Imitation of life, mise en scène de Kornél Mundruczó
Imitation of life, mise en scène de Kornél Mundruczó (spectacle en hongrois, sur-titré en français)
Kornél Mundruczó, metteur en scène et cinéaste hongrois pratique un théâtre politique et esthétiquement impressionnant. Il a un regard lucide sur les contradictions de son pays, entre autres… Et il s’attache aux laissés pour compte, aux marginaux, «les seuls qui peuvent encore nous tendre un miroir». Son œuvre, hyperréaliste et lyrique à la fois, met en lumière la part sombre de l’humanité.
Kornél Mundruczó aborde des thèmes comme le totalitarisme d’une secte dans un film comme La Glace; la violence et l’inceste, dans The Frankenstein project ; le trafic d’humains et la prostitution, dans Hard to be a god. Il n’est pas inconnu en France et avait présenté Disgrâce au festival d’Avignon en 2012 (voir Le Théâtre du Blog).
Il se livre ici à une plongée radicale et fascinante dans cette partie de la société où l’injustice est une loi non écrite. Sommes-nous prédestinés? Un thème, inspiré d’un fait divers survenu à Budapest en 2015: dans un tramway, un jeune rom désespéré avait agressé et tué un autre rom! Kornél Mundruczó nous emmène avec efficacité mais sans fausse pudeur ni précaution, dans un monde où sévit, au quotidien, une discrimination manifeste et injuste des origines. Apparaît d’abord sur grand écran, l’image d’une femme qui résiste par les mots, aux questions d’un locuteur invisible. Zoom sur son visage un peu fané dans un appartement dont on aperçoit les fenêtres à l’arrière. En fait, elle répond de mauvaise grâce à un huissier-dont on n’entendra que la voix-venu pour une mise en demeure de quitter les lieux, suite à des impayés. Il filme l’entretien, pose des questions et essaye de briser la résistance que la femme lui oppose, quand elle ne le provoque pas : «Le risque d’être expulsé? Je n’y ai pas pensé. Il s’agit de nos origines. Nous sommes tziganes, c’est-à-dire criminels. C’est ça?»
Recluse ici, elle lui explique qu’elle est sans moyens depuis la mort récente de son mari, et leur fils unique s’est enfui dans la grande ville, menant une drôle d’existence dans un hôtel. Les souvenirs d’une vie malheureuse s’accumulent: enfant, son fils refusait en effet d’appartenir à la communauté rom. «Il reviendra», dit-elle, sans hésiter. La situation dramatique, tendue à l’extrême, oblige l’huissier à un examen de conscience ; déstabilisé, il réalise alors à quel point des gens sont ainsi ignorés et méprisés par une frange de la population, nationaliste d’extrême-droite. Kornél Mundruczo met en scène une métaphore de la misère du monde, hyperbolique, grandiloquente et absurde mais tellement vraie. Dans une mise en abyme spectaculaire, grâce à la remarquable scénographie de Márton Ágh.
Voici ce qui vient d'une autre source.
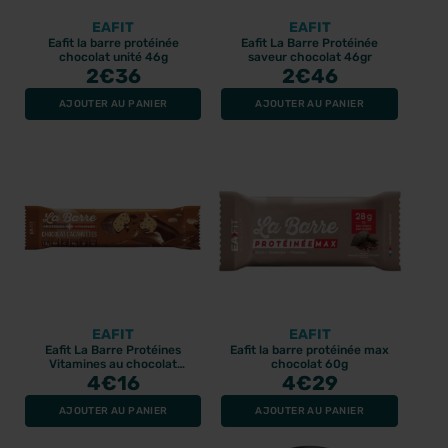
EAFIT
EAFIT
Eafit la barre protéinée
Eafit La Barre Protéinée
chocolat unité 46g
saveur chocolat 46gr
2
€36
2
€46
AJOUTER AU PANIER
AJOUTER AU PANIER
EAFIT
EAFIT
Eafit La Barre Protéines
Eafit la barre protéinée max
Vitamines au chocolat
chocolat 60g
cacahuètes 49gr
4
€16
4
€29
AJOUTER AU PANIER
AJOUTER AU PANIER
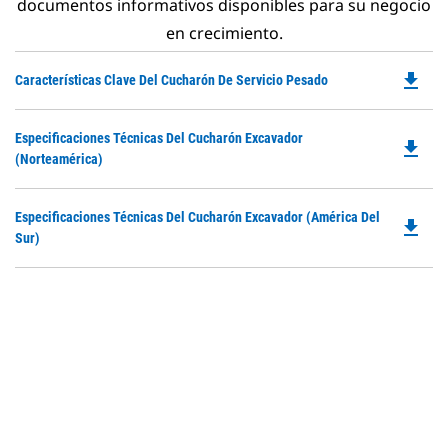
documentos informativos disponibles para su negocio
en crecimiento.
file_download
Do
Características Clave Del Cucharón De Servicio Pesado
P
O
Do
Especificaciones Técnicas Del Cucharón Excavador
in
file_download
P
(Norteamérica)
a
O
N
in
Ta
Do
Especificaciones Técnicas Del Cucharón Excavador (América Del
a
file_download
P
Sur)
N
O
Ta
in
a
N
Ta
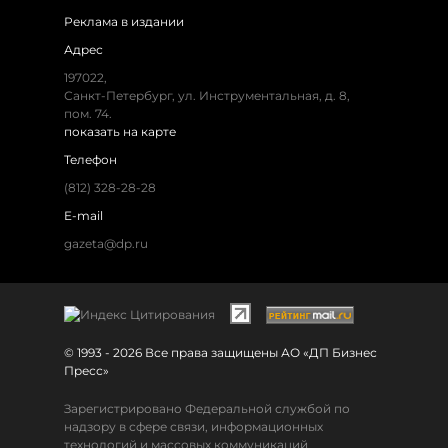
Реклама в издании
Адрес
197022,
Санкт-Петербург, ул. Инструментальная, д. 8,
пом. 74.
показать на карте
Телефон
(812) 328-28-28
E-mail
gazeta@dp.ru
© 1993 - 2026 Все права защищены АО «ДП Бизнес
Пресс»
Зарегистрировано Федеральной службой по
надзору в сфере связи, информационных
технологий и массовых коммуникаций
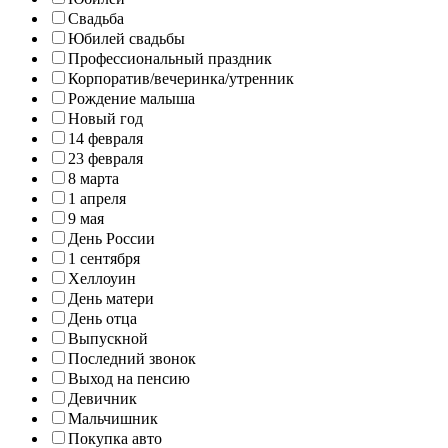
Свадьба
Юбилей свадьбы
Профессиональный праздник
Корпоратив/вечеринка/утренник
Рождение малыша
Новый год
14 февраля
23 февраля
8 марта
1 апреля
9 мая
День России
1 сентября
Хеллоуин
День матери
День отца
Выпускной
Последний звонок
Выход на пенсию
Девичник
Мальчишник
Покупка авто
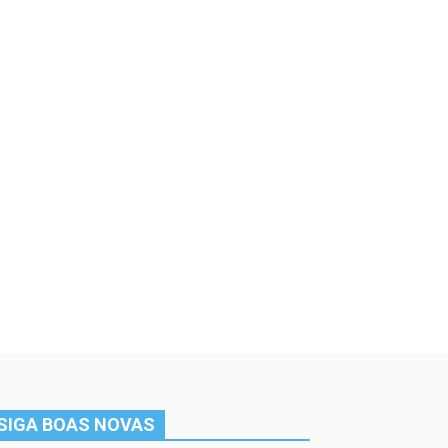
SIGA BOAS NOVAS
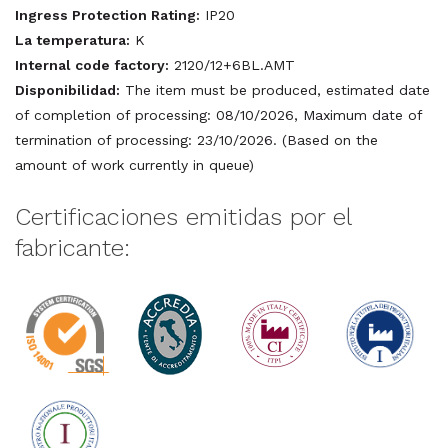
Ingress Protection Rating:
IP20
La temperatura:
K
Internal code factory:
2120/12+6BL.AMT
Disponibilidad:
The item must be produced, estimated date
of completion of processing: 08/10/2026, Maximum date of
termination of processing: 23/10/2026. (Based on the
amount of work currently in queue)
Certificaciones emitidas por el
fabricante:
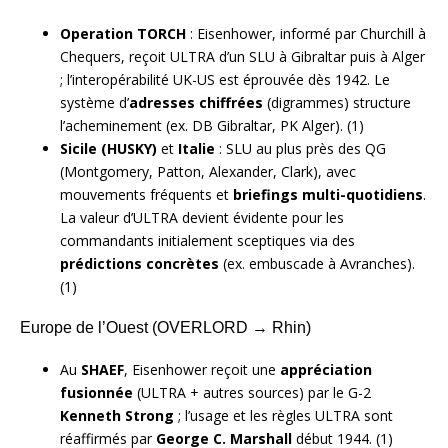
Operation TORCH
: Eisenhower, informé par Churchill à
Chequers, reçoit ULTRA d’un SLU à Gibraltar puis à Alger
; l’interopérabilité UK-US est éprouvée dès 1942. Le
système d’
adresses chiffrées
(digrammes) structure
l’acheminement (ex. DB Gibraltar, PK Alger). (1)
Sicile (HUSKY)
et
Italie
: SLU au plus près des QG
(Montgomery, Patton, Alexander, Clark), avec
mouvements fréquents et
briefings multi-quotidiens
.
La valeur d’ULTRA devient évidente pour les
commandants initialement sceptiques via des
prédictions concrètes
(ex. embuscade à Avranches).
(1)
Europe de l’Ouest (OVERLORD → Rhin)
Au
SHAEF
, Eisenhower reçoit une
appréciation
fusionnée
(ULTRA + autres sources) par le G-2
Kenneth Strong
; l’usage et les règles ULTRA sont
réaffirmés par
George C. Marshall
début 1944. (1)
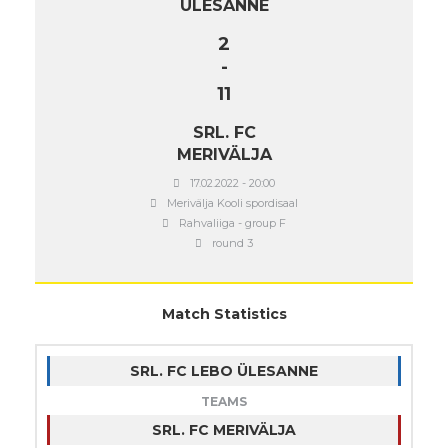
ÜLESANNE
2
-
11
SRL. FC
MERIVÄLJA
17.02.2022 - 20:00
Merivälja Kooli spordisaal
Rahvaliiga - group F
round 3
Match Statistics
SRL. FC LEBO ÜLESANNE
TEAMS
SRL. FC MERIVÄLJA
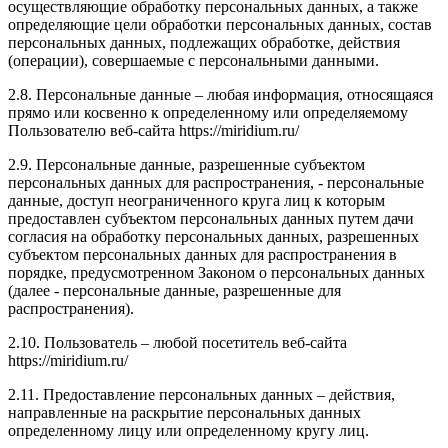
осуществляющие обработку персональных данных, а также
определяющие цели обработки персональных данных, состав
персональных данных, подлежащих обработке, действия
(операции), совершаемые с персональными данными.
2.8. Персональные данные – любая информация, относящаяся
прямо или косвенно к определенному или определяемому
Пользователю веб-сайта https://miridium.ru/
2.9. Персональные данные, разрешенные субъектом
персональных данных для распространения, - персональные
данные, доступ неограниченного круга лиц к которым
предоставлен субъектом персональных данных путем дачи
согласия на обработку персональных данных, разрешенных
субъектом персональных данных для распространения в
порядке, предусмотренном Законом о персональных данных
(далее - персональные данные, разрешенные для
распространения).
2.10. Пользователь – любой посетитель веб-сайта
https://miridium.ru/
2.11. Предоставление персональных данных – действия,
направленные на раскрытие персональных данных
определенному лицу или определенному кругу лиц.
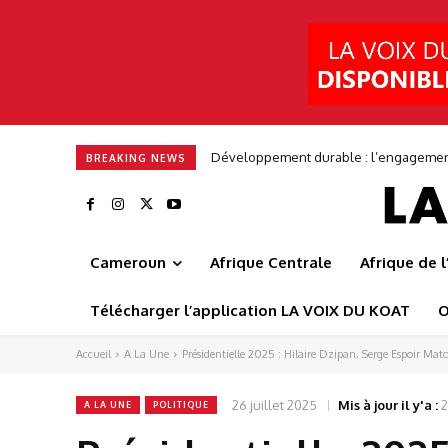
Frédéric Augé : « Nous voulons bâtir u
BREAKING NEWS
Cameroun
Afrique Centrale
Afrique de 
Télécharger l’application LA VOIX DU KOAT
O
Accueil
A La Une
Présidentielle 2025 : Hilaire Dzipan, Serge Espoir Mato
26 juillet 2025
Mis à jour il y'a :
2
A LA UNE
POLITIQUE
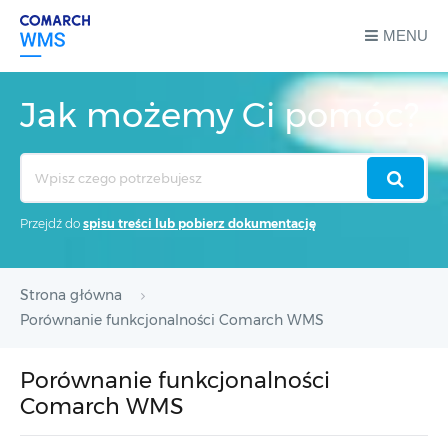
MENU
Jak możemy Ci pomóc?
Search
For
Przejdź do
spisu treści lub pobierz dokumentację
Strona główna
Porównanie funkcjonalności Comarch WMS
Porównanie funkcjonalności
Comarch WMS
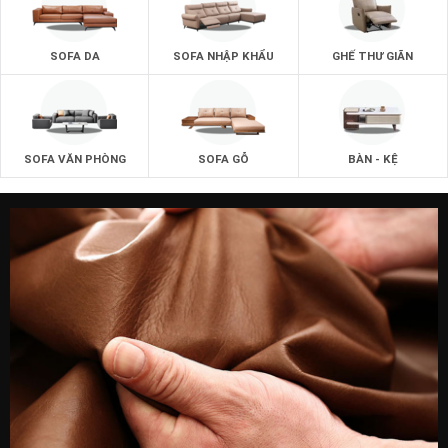
SOFA DA
SOFA NHẬP KHẨU
GHẾ THƯ GIÃN
SOFA VĂN PHÒNG
SOFA GỖ
BÀN - KỆ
Une jeune femme loue à l’huissier l’appartement, laissé tel quel et lourd d’un passé, de traces de vie… Elle y vit avec son fils, dans une misère affective, morale et sociale, comparable à celle de la précédente locataire. Indifférent et seul, l’enfant se retrouve confronté à la mémoire du lieu, quand le fils arrive-mais trop tard!-rendre visite à sa mère, très malade et veuve. A l’intérieur de l’appartement, une machine à laver qui tourne, des meubles et ustensiles ménagers et à l’extérieur, une grande roue qui tourne, un plateau qui se descelle et des murs qui virent de haut en bas. Meubles, tables et chaises, canapés et livres sur les étagères vont alors se renverser progressivement dans un désordre sans nom. Une mise en scène fascinante, avec utilisation de la vidéo; on entend la voix envoûtante de Nina Simone dans Feeling good.
Les personnages de cette fiction s’en prennent au racisme ordinaire. Tous saisissants de justesse, grâce à la qualité du jeu de Lili Monori, Roland Raba, Annamaria Lang, Zsombor Jéger et Dariusz Kozma, conscients des enjeux symboliques de la pièce. Un engagement poétique et politique qui force l’admiration.
Véronique Hotte
Spectacle joué à la MC 93 -Maison de la Culture de Seine-Saint-Denis Bobigny, du 7 au 10 février.